The main objective for observing and celebrating this day was to raise awareness amongst young people about HIV/AIDS epidemic as well as promote tolerance, and acceptance for people living with HIV/AIDS. Muhammad Shahzad Khan, CDA executive director, during his opening speech briefly shared the work of CDA and Y-PEER as well as the history of World AIDS Day. He said “today’s world needs the active, equal and meaningful youth participation in all the HIV prevention programming to work effectively towards a world getting to Zero”.
He added the report by UNAIDS, released on November 21 showed that 2011 was a game changing year for the AIDS response with unprecedented progress in science, political leadership and results. The report also shows that new HIV infections were reduced by 21 percent since 1997, and deaths from AIDS-related illnesses decreased by 21 percent since 2005.
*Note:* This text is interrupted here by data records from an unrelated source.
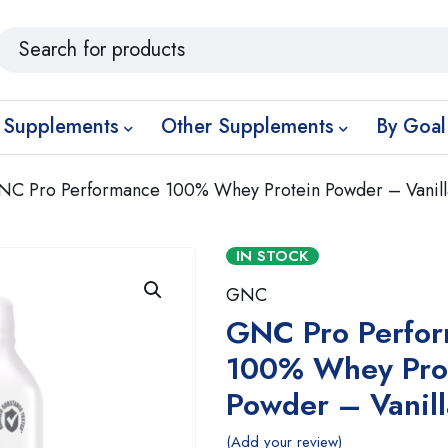
 Supplements
Other Supplements
By Goal
NC Pro Performance 100% Whey Protein Powder – Vanil
IN STOCK
GNC
GNC Pro Perfo
100% Whey Pro
Powder – Vanil
Add your review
A panel discussion was also arranged which was chaired by Saba Sadiq (MPA). Other panelists included Dr Samia Jamil (MPA), Mian Naseer (MPA), Raazia Naqvi (Punjab University), Nazoora (RWPF) and Sara Afzal (Y-PEER). All the panelists highlighted the fact that youth is one of the vulnerable groups to get infected by HIV/AIDS. They added that though the HIV prevalence in Pakistan is very low, but as Pakistan has a huge bulge of youth population, therefore, it was important to increase awareness on this issue.
A speech competition was also arranged during the event in which speakers highlighted that the people living HIV/AIDS need support, care and love without discrimination. Theatre performances were also staged by various groups including Chanan Theatre Group and prize were distributed amongst the winners of speech competition at the end.
Short documentaries of young people working with CDA, were also screened during the event.